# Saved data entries
╭──

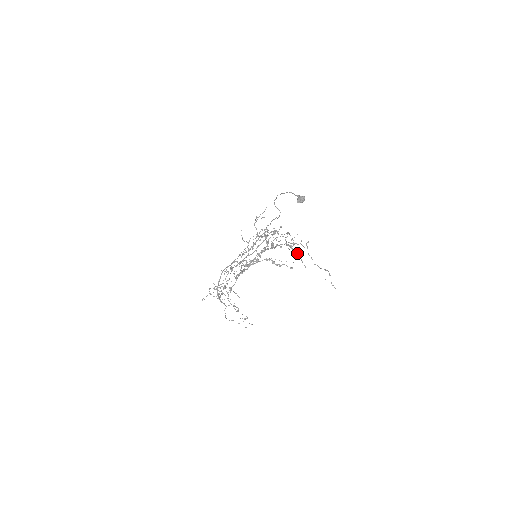
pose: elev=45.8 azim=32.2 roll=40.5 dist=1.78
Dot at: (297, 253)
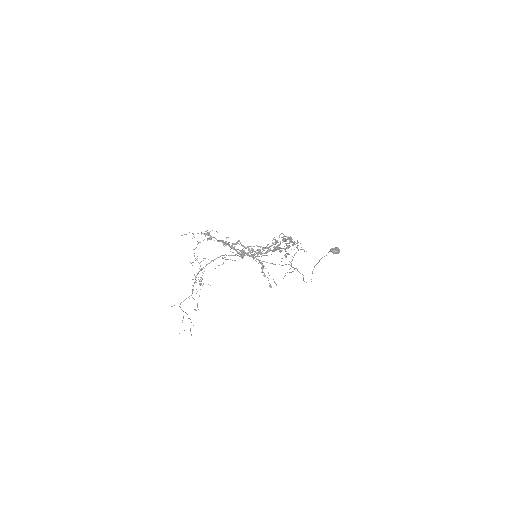
Dot at: occluded
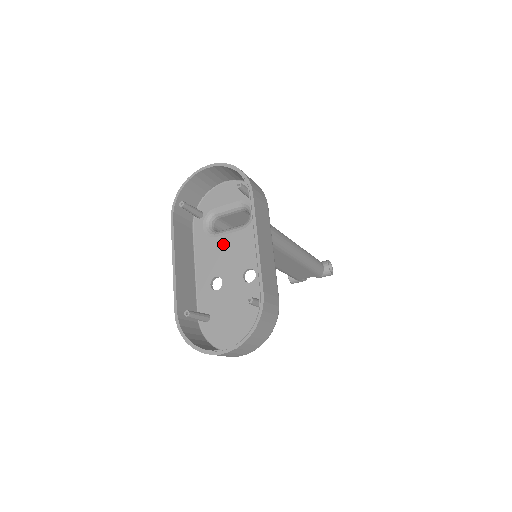
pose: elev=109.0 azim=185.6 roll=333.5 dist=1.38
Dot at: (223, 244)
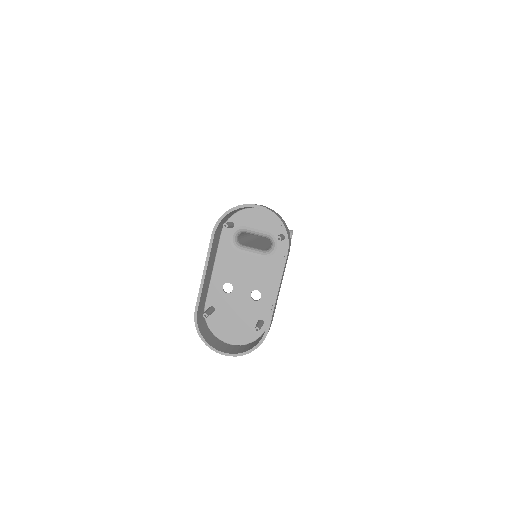
Dot at: (243, 260)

╰──

# WHAT THE TASK REQUIRES
Substitute "camera" for "pose" everywhere in the listing and write its lines out again, changing nothing else and leaving out the pictures.

# OUTPUT OF THE EXERCISE
camera: elev=45.8 azim=32.2 roll=40.5 dist=1.78
Dot at: (297, 253)
Dot at: occluded
camera: elev=109.0 azim=185.6 roll=333.5 dist=1.38
Dot at: (223, 244)
Dot at: (243, 260)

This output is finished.